Le concept de la station virtuelle permet de minimiser certaines erreurs systématiques:
La plus grande source d'erreurs de mesures GPS est l'influence de la ionosphère . L'ionosphère est un milieu dispersif dont l'influence se manifeste de manière fréquencielle. Les rayons solaires ionisent les électrons de la couche ionospérique, ce qui peut conduire à des erreurs de mesures GPS allant jusqu'à 50m. La densité d'électrons dans la ionospère dépend du cycle solaire dont la période est de 11 ans. L'influence de cette activité solaire grandit avec les taches solaires. Ceci montre que l'utilisation d'un modèle ionosphérique est indispensable.

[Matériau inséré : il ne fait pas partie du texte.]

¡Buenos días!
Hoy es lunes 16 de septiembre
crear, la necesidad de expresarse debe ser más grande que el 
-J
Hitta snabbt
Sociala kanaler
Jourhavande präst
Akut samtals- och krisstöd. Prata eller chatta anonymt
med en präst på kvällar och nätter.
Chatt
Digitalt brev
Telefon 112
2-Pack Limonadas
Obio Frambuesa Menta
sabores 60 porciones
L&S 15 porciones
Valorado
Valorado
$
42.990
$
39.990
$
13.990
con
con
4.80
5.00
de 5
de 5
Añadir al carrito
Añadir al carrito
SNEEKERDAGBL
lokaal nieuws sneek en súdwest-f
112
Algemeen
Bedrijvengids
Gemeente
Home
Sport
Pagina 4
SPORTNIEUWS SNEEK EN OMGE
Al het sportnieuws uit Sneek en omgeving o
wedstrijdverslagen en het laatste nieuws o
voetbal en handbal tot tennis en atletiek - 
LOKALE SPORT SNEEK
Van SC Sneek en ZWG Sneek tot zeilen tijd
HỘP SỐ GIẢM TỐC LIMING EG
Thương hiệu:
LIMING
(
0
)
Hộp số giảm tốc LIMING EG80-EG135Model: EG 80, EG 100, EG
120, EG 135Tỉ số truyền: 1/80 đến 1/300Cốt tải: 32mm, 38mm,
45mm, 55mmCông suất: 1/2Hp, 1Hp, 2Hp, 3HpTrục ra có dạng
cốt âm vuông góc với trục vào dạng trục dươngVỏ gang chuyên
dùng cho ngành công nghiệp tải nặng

L'influence de la troposphère sur les mesures GPS dépend des conditions météorologiques (température, pression, humidité) du moment. Ces valeurs peuvent être minimisées en utilisant un modèle approprié. Les erreurs d'orbite peuvent être corrigées ultérieurement au moyen des éphémérides précises.
Les orbites des satellites peuvent être corrigées a posteriori avec les éphémérides GPS précises.
Les effets du multipath proviennent de la réflexion des mesures sur une surface réfléchissante (métal lisse) se trouvant à proximité de l'antenne GPS. Il est difficile d'en tenir compte dans un modèle. En revanche, on peut être attentif à ce phénomène lors de la mise en place de l'antenne.
Le centre de phase de l'antenne est déterminé par les fabricants de récepteurs GPS; cependant, la valeur réelle du centre de phase peut différer de plusieurs milimètres de la valeur fournie. Pour déterminer la valeur exacte d'un centre de phase, on doit procéder à une calibration de chaque antenne séparément.